Objetivo de la tarea:
Convierte en una lista numerada las líneas de todos los registros siguientes y omite las líneas en blanco.

Registros:

-------------------------

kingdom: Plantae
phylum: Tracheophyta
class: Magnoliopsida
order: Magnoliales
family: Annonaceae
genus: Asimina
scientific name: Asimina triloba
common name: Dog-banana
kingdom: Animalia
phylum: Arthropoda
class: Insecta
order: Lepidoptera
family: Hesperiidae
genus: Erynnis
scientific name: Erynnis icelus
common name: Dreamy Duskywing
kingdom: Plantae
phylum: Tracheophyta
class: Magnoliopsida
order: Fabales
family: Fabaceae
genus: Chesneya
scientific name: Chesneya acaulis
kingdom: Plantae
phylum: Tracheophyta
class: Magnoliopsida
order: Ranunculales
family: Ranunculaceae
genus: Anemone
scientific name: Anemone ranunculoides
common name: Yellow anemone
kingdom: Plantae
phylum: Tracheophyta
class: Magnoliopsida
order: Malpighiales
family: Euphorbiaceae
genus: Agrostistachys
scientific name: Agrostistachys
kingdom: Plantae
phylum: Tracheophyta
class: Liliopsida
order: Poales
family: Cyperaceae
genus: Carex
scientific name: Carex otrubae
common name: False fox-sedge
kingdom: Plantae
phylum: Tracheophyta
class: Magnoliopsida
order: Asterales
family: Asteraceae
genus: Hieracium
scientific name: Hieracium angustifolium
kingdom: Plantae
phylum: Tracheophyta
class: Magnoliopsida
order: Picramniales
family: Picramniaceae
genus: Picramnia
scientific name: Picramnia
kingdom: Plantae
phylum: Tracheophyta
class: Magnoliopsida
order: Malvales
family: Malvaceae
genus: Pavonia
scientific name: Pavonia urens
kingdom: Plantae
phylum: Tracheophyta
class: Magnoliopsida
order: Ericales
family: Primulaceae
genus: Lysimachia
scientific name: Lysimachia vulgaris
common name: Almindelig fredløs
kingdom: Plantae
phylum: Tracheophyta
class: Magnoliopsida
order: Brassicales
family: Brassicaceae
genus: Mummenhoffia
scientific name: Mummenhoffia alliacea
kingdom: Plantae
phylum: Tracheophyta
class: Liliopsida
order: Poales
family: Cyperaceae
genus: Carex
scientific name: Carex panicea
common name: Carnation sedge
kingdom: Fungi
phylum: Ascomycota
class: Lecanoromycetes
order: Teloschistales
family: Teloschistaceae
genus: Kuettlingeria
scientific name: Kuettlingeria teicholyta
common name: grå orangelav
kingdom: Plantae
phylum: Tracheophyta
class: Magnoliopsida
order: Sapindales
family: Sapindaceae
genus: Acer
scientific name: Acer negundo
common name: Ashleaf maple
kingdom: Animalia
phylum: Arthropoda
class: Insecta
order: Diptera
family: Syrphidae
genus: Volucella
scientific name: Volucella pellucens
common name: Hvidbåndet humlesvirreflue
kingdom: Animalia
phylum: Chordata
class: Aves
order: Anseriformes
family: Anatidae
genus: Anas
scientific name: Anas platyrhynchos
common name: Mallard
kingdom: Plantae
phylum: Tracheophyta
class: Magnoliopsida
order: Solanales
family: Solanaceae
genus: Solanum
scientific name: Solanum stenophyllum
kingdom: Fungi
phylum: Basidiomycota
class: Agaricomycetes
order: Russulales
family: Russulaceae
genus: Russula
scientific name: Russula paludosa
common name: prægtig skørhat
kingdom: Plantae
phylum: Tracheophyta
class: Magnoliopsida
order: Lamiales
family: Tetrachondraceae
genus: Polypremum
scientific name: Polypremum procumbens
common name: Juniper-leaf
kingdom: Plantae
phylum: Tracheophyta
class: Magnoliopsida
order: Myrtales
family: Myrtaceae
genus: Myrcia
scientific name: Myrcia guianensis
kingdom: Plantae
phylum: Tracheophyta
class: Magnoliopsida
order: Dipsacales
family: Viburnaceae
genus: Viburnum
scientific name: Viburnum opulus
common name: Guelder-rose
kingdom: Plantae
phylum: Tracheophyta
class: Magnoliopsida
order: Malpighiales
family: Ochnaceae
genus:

-------------------------

Respuesta correcta:
1. kingdom: Plantae
2. phylum: Tracheophyta
3. class: Magnoliopsida
4. order: Magnoliales
5. family: Annonaceae
6. genus: Asimina
7. scientific name: Asimina triloba
8. common name: Dog-banana
9. kingdom: Animalia
10. phylum: Arthropoda
11. class: Insecta
12. order: Lepidoptera
13. family: Hesperiidae
14. genus: Erynnis
15. scientific name: Erynnis icelus
16. common name: Dreamy Duskywing
17. kingdom: Plantae
18. phylum: Tracheophyta
19. class: Magnoliopsida
20. order: Fabales
21. family: Fabaceae
22. genus: Chesneya
23. scientific name: Chesneya acaulis
24. kingdom: Plantae
25. phylum: Tracheophyta
26. class: Magnoliopsida
27. order: Ranunculales
28. family: Ranunculaceae
29. genus: Anemone
30. scientific name: Anemone ranunculoides
31. common name: Yellow anemone
32. kingdom: Plantae
33. phylum: Tracheophyta
34. class: Magnoliopsida
35. order: Malpighiales
36. family: Euphorbiaceae
37. genus: Agrostistachys
38. scientific name: Agrostistachys
39. kingdom: Plantae
40. phylum: Tracheophyta
41. class: Liliopsida
42. order: Poales
43. family: Cyperaceae
44. genus: Carex
45. scientific name: Carex otrubae
46. common name: False fox-sedge
47. kingdom: Plantae
48. phylum: Tracheophyta
49. class: Magnoliopsida
50. order: Asterales
51. family: Asteraceae
52. genus: Hieracium
53. scientific name: Hieracium angustifolium
54. kingdom: Plantae
55. phylum: Tracheophyta
56. class: Magnoliopsida
57. order: Picramniales
58. family: Picramniaceae
59. genus: Picramnia
60. scientific name: Picramnia
61. kingdom: Plantae
62. phylum: Tracheophyta
63. class: Magnoliopsida
64. order: Malvales
65. family: Malvaceae
66. genus: Pavonia
67. scientific name: Pavonia urens
68. kingdom: Plantae
69. phylum: Tracheophyta
70. class: Magnoliopsida
71. order: Ericales
72. family: Primulaceae
73. genus: Lysimachia
74. scientific name: Lysimachia vulgaris
75. common name: Almindelig fredløs
76. kingdom: Plantae
77. phylum: Tracheophyta
78. class: Magnoliopsida
79. order: Brassicales
80. family: Brassicaceae
81. genus: Mummenhoffia
82. scientific name: Mummenhoffia alliacea
83. kingdom: Plantae
84. phylum: Tracheophyta
85. class: Liliopsida
86. order: Poales
87. family: Cyperaceae
88. genus: Carex
89. scientific name: Carex panicea
90. common name: Carnation sedge
91. kingdom: Fungi
92. phylum: Ascomycota
93. class: Lecanoromycetes
94. order: Teloschistales
95. family: Teloschistaceae
96. genus: Kuettlingeria
97. scientific name: Kuettlingeria teicholyta
98. common name: grå orangelav
99. kingdom: Plantae
100. phylum: Tracheophyta
101. class: Magnoliopsida
102. order: Sapindales
103. family: Sapindaceae
104. genus: Acer
105. scientific name: Acer negundo
106. common name: Ashleaf maple
107. kingdom: Animalia
108. phylum: Arthropoda
109. class: Insecta
110. order: Diptera
111. family: Syrphidae
112. genus: Volucella
113. scientific name: Volucella pellucens
114. common name: Hvidbåndet humlesvirreflue
115. kingdom: Animalia
116. phylum: Chordata
117. class: Aves
118. order: Anseriformes
119. family: Anatidae
120. genus: Anas
121. scientific name: Anas platyrhynchos
122. common name: Mallard
123. kingdom: Plantae
124. phylum: Tracheophyta
125. class: Magnoliopsida
126. order: Solanales
127. family: Solanaceae
128. genus: Solanum
129. scientific name: Solanum stenophyllum
130. kingdom: Fungi
131. phylum: Basidiomycota
132. class: Agaricomycetes
133. order: Russulales
134. family: Russulaceae
135. genus: Russula
136. scientific name: Russula paludosa
137. common name: prægtig skørhat
138. kingdom: Plantae
139. phylum: Tracheophyta
140. class: Magnoliopsida
141. order: Lamiales
142. family: Tetrachondraceae
143. genus: Polypremum
144. scientific name: Polypremum procumbens
145. common name: Juniper-leaf
146. kingdom: Plantae
147. phylum: Tracheophyta
148. class: Magnoliopsida
149. order: Myrtales
150. family: Myrtaceae
151. genus: Myrcia
152. scientific name: Myrcia guianensis
153. kingdom: Plantae
154. phylum: Tracheophyta
155. class: Magnoliopsida
156. order: Dipsacales
157. family: Viburnaceae
158. genus: Viburnum
159. scientific name: Viburnum opulus
160. common name: Guelder-rose
161. kingdom: Plantae
162. phylum: Tracheophyta
163. class: Magnoliopsida
164. order: Malpighiales
165. family: Ochnaceae
166. genus:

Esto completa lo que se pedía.